**SUPPLIED TEXT**.

────────────────────────────────────────

Brexit: Breaking The Deadlock

Written by: Ollie Watts

The impasse within Parliament currently engulfing the Brexit  process is both concerning and dangerous. This political infighting has ensued for over 24 months and shows little sign of a definitive end result, and the future of democracy in the UK is at stake. Prime Minister Theresa May’s Withdrawal Agreement has little Parliamentary support from all parties hence why she delayed Parliament’s meaningful vote scheduled for 10th December 2018. The vote, due to take place during the week 14th January 2019,  is likely to face decisive rejection. The European Union has also made it clear the agreement is not open for re-negotiation. This is exacerbated by Labour and the Conservative’s inability to collectively agree on the type of Brexit they want. Therefore, where do we go? When you consider that Brexit, notwithstanding the ‘soft’ and ‘hard’ variations, means ‘leave the European Union’, it becomes all the more troubling we are at such a deadlock with little clarity on the path we are following. This article will re-clarify the competing party positions and explore what possible options we could take going forward in order to make substantive progress

Competing Party Policy

With so many arguments advanced prior to and after the 2016 referendum, it is easy to lose thread of what the two main political parties think on Brexit. The opposing views within and amongst these parties is the fundamental cause of the deadlock. It is therefore useful to take a step back and re-establish them.

The Conservative Party

The Conservatives are fundamentally divided by Europhile and Eurosceptic factions. As a result, it is impossible to define what their collective party view on Brexit is. The reality: they do not have one. They reiterate their commitment to deliver on the 2016 referendum result but cannot decide between themselves on the path we should follow. Theresa May is often held to ransom for adopting the infamous ‘Brexit means Brexit’ slogan when she succeeded David Cameron as party leader and Prime Minister in July 2016.

On one wing of the party you have ardent remainers including Dominic Grieve, Chancellor of the Exchequer Philip Hammond and Anna Soubry pushing for a soft Brexit where we remain closely aligned with Europe. The exact form this would take is not quite clear. Mr Hammond recently went as far as branding Brexiteers within his party as ‘extremists’, and has made many a dire warning on the consequences of a no-deal Brexit, described by some as ‘Project Fear 2.0’.

────────────────────────────────────────

**REQUIRED ACTIONS**.
A. In the Brexit article, retype the part that opens with the words "With so many" and closes with "and re-establish them.".
B. Shorten the paragraph of the Brexit article that begins "The Conservatives are fundamentally divided," keeping its main facts.

────────────────────────────────────────

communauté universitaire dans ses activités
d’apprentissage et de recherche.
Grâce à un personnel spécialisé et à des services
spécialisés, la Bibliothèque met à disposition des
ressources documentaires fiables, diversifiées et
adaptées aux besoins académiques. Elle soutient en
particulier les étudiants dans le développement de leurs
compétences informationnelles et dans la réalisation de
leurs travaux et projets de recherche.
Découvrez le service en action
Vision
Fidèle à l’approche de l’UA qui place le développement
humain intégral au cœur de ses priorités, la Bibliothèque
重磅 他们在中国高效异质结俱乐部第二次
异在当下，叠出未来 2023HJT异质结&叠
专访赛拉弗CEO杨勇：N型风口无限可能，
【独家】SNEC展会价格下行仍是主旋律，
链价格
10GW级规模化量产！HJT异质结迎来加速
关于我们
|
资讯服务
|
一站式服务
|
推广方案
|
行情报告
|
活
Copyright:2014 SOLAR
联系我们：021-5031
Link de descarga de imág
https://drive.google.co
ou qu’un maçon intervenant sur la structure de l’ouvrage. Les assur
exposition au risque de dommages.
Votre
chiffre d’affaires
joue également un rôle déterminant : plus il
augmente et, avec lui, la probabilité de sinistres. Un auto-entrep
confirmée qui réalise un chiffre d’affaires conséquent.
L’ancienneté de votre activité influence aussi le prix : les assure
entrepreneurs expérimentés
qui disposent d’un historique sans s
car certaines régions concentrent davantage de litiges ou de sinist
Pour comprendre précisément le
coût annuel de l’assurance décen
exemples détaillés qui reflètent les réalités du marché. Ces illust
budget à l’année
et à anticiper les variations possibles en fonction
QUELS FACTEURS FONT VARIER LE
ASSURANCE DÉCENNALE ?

────────────────────────────────────────

**YOUR RESPONSES**.
A.
With so many arguments advanced prior to and after the 2016 referendum, it is easy to lose thread of what the two main political parties think on Brexit. The opposing views within and amongst these parties is the fundamental cause of the deadlock. It is therefore useful to take a step back and re-establish them.

B. The Conservatives are split into Europhile and Eurosceptic factions, so the party has no collective view on Brexit. They repeat their commitment to deliver the 2016 referendum result but cannot agree among themselves on the path to follow. Theresa May is often held to ransom for adopting the "Brexit means Brexit" slogan when she succeeded David Cameron as party leader and Prime Minister in July 2016.